-------- DATA FOR THIS TASK

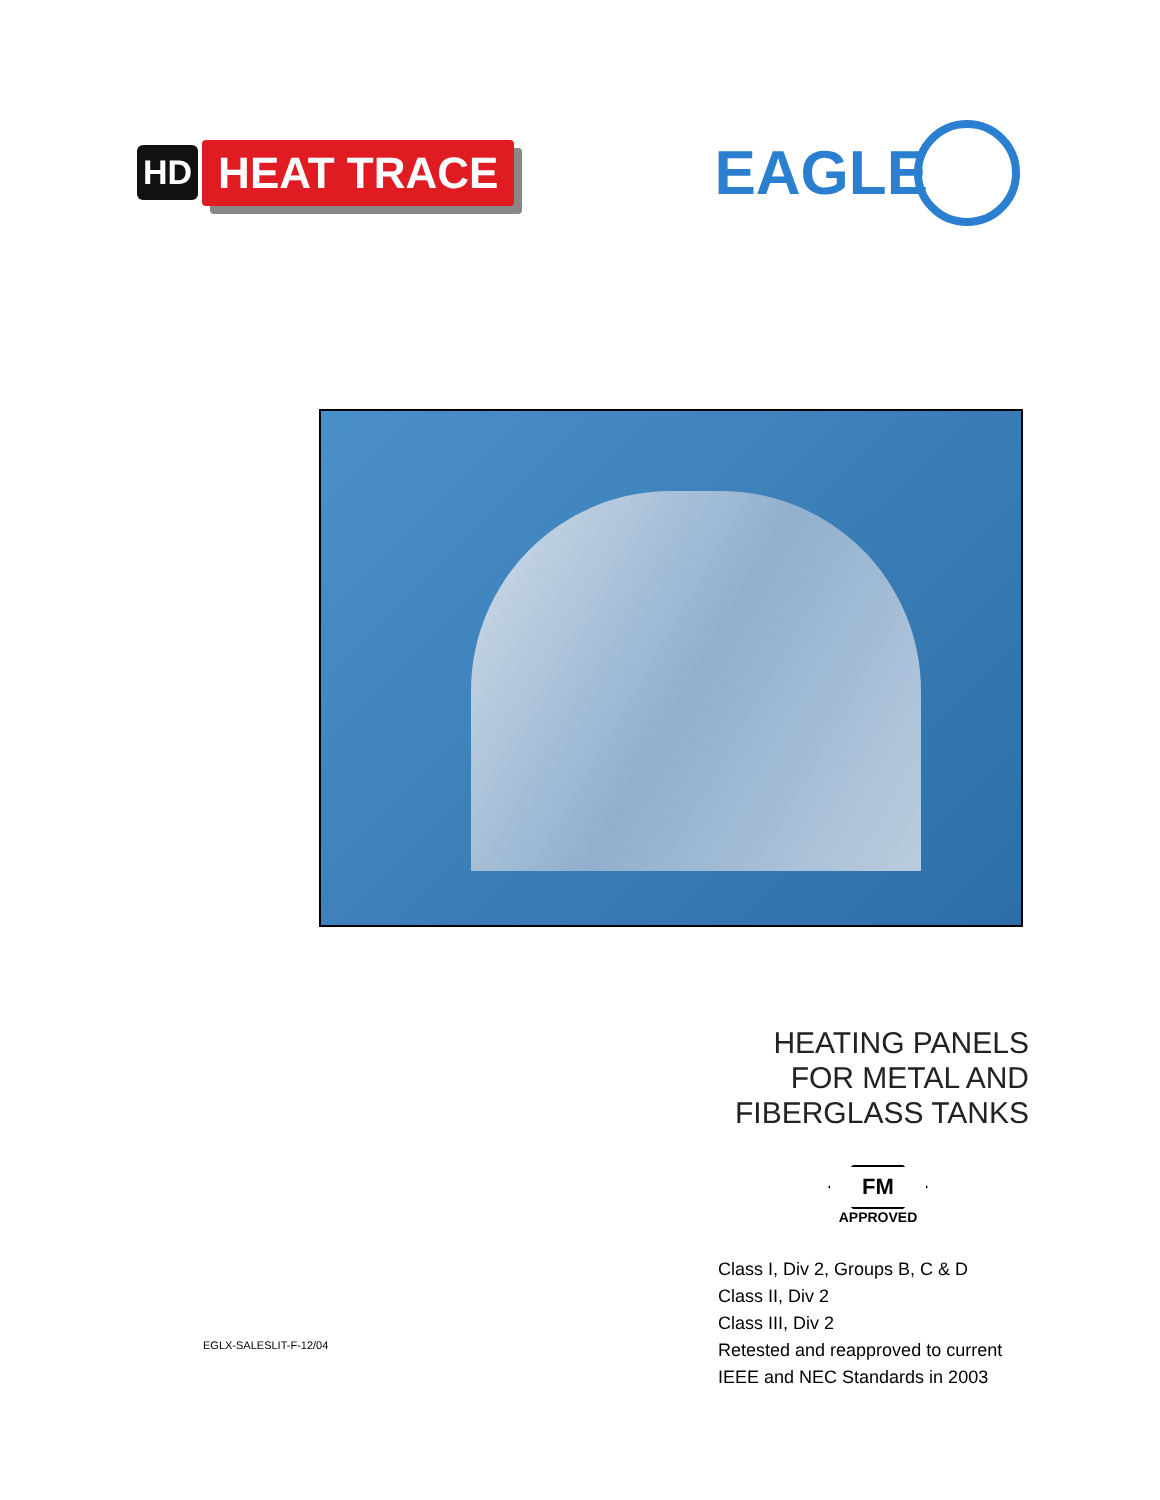HD HEAT TRACE
EAGLE
HEATING PANELS
FOR METAL AND
FIBERGLASS TANKS
FM
APPROVED
Class I, Div 2, Groups B, C & D
Class II, Div 2
Class III, Div 2
Retested and reapproved to current
IEEE and NEC Standards in 2003
EGLX-SALESLIT-F-12/04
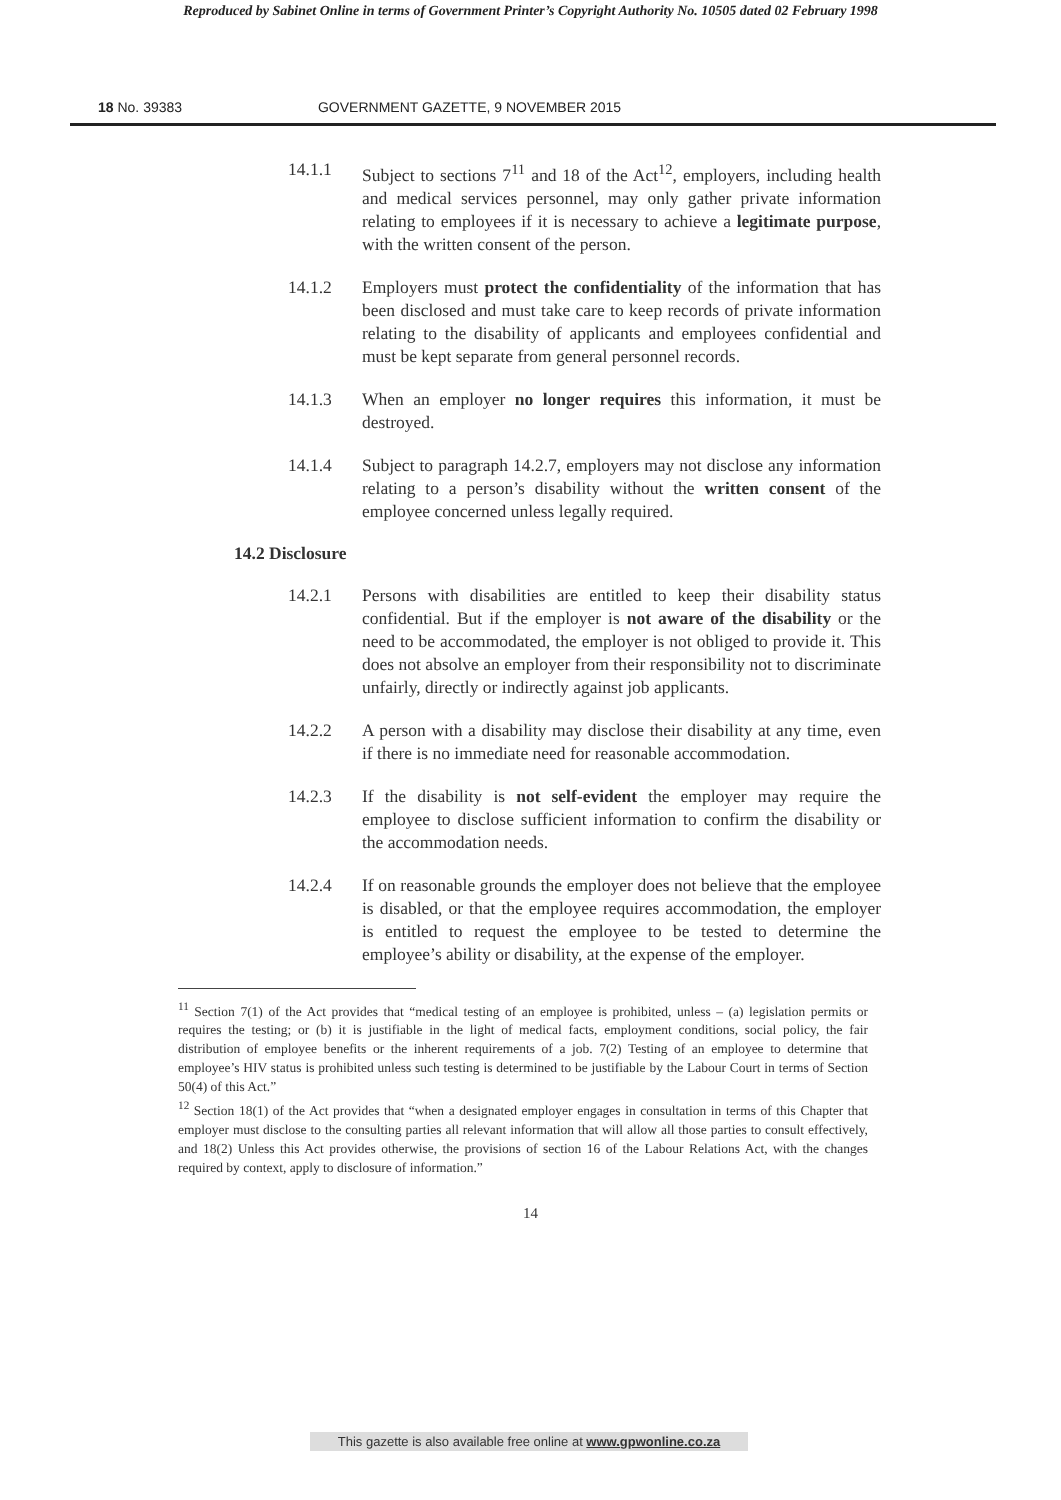Reproduced by Sabinet Online in terms of Government Printer’s Copyright Authority No. 10505 dated 02 February 1998
18 No. 39383 GOVERNMENT GAZETTE, 9 NOVEMBER 2015
14.1.1 Subject to sections 7<sup>11</sup> and 18 of the Act<sup>12</sup>, employers, including health and medical services personnel, may only gather private information relating to employees if it is necessary to achieve a legitimate purpose, with the written consent of the person.
14.1.2 Employers must protect the confidentiality of the information that has been disclosed and must take care to keep records of private information relating to the disability of applicants and employees confidential and must be kept separate from general personnel records.
14.1.3 When an employer no longer requires this information, it must be destroyed.
14.1.4 Subject to paragraph 14.2.7, employers may not disclose any information relating to a person’s disability without the written consent of the employee concerned unless legally required.
14.2 Disclosure
14.2.1 Persons with disabilities are entitled to keep their disability status confidential. But if the employer is not aware of the disability or the need to be accommodated, the employer is not obliged to provide it. This does not absolve an employer from their responsibility not to discriminate unfairly, directly or indirectly against job applicants.
14.2.2 A person with a disability may disclose their disability at any time, even if there is no immediate need for reasonable accommodation.
14.2.3 If the disability is not self-evident the employer may require the employee to disclose sufficient information to confirm the disability or the accommodation needs.
14.2.4 If on reasonable grounds the employer does not believe that the employee is disabled, or that the employee requires accommodation, the employer is entitled to request the employee to be tested to determine the employee’s ability or disability, at the expense of the employer.
<sup>11</sup> Section 7(1) of the Act provides that “medical testing of an employee is prohibited, unless – (a) legislation permits or requires the testing; or (b) it is justifiable in the light of medical facts, employment conditions, social policy, the fair distribution of employee benefits or the inherent requirements of a job. 7(2) Testing of an employee to determine that employee’s HIV status is prohibited unless such testing is determined to be justifiable by the Labour Court in terms of Section 50(4) of this Act.”
<sup>12</sup> Section 18(1) of the Act provides that “when a designated employer engages in consultation in terms of this Chapter that employer must disclose to the consulting parties all relevant information that will allow all those parties to consult effectively, and 18(2) Unless this Act provides otherwise, the provisions of section 16 of the Labour Relations Act, with the changes required by context, apply to disclosure of information.”
14
This gazette is also available free online at www.gpwonline.co.za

----------------

WHAT TO DO: Where the material contains pictures, leave them out and copy the rest verbatim.

YOUR RESPONSE:
HD HEAT TRACE
EAGLE
HEATING PANELS
FOR METAL AND
FIBERGLASS TANKS
FM
APPROVED
Class I, Div 2, Groups B, C & D
Class II, Div 2
Class III, Div 2
Retested and reapproved to current
IEEE and NEC Standards in 2003
EGLX-SALESLIT-F-12/04
Reproduced by Sabinet Online in terms of Government Printer’s Copyright Authority No. 10505 dated 02 February 1998
18 No. 39383 GOVERNMENT GAZETTE, 9 NOVEMBER 2015
14.1.1 Subject to sections 7<sup>11</sup> and 18 of the Act<sup>12</sup>, employers, including health and medical services personnel, may only gather private information relating to employees if it is necessary to achieve a legitimate purpose, with the written consent of the person.
14.1.2 Employers must protect the confidentiality of the information that has been disclosed and must take care to keep records of private information relating to the disability of applicants and employees confidential and must be kept separate from general personnel records.
14.1.3 When an employer no longer requires this information, it must be destroyed.
14.1.4 Subject to paragraph 14.2.7, employers may not disclose any information relating to a person’s disability without the written consent of the employee concerned unless legally required.
14.2 Disclosure
14.2.1 Persons with disabilities are entitled to keep their disability status confidential. But if the employer is not aware of the disability or the need to be accommodated, the employer is not obliged to provide it. This does not absolve an employer from their responsibility not to discriminate unfairly, directly or indirectly against job applicants.
14.2.2 A person with a disability may disclose their disability at any time, even if there is no immediate need for reasonable accommodation.
14.2.3 If the disability is not self-evident the employer may require the employee to disclose sufficient information to confirm the disability or the accommodation needs.
14.2.4 If on reasonable grounds the employer does not believe that the employee is disabled, or that the employee requires accommodation, the employer is entitled to request the employee to be tested to determine the employee’s ability or disability, at the expense of the employer.
<sup>11</sup> Section 7(1) of the Act provides that “medical testing of an employee is prohibited, unless – (a) legislation permits or requires the testing; or (b) it is justifiable in the light of medical facts, employment conditions, social policy, the fair distribution of employee benefits or the inherent requirements of a job. 7(2) Testing of an employee to determine that employee’s HIV status is prohibited unless such testing is determined to be justifiable by the Labour Court in terms of Section 50(4) of this Act.”
<sup>12</sup> Section 18(1) of the Act provides that “when a designated employer engages in consultation in terms of this Chapter that employer must disclose to the consulting parties all relevant information that will allow all those parties to consult effectively, and 18(2) Unless this Act provides otherwise, the provisions of section 16 of the Labour Relations Act, with the changes required by context, apply to disclosure of information.”
14
This gazette is also available free online at www.gpwonline.co.za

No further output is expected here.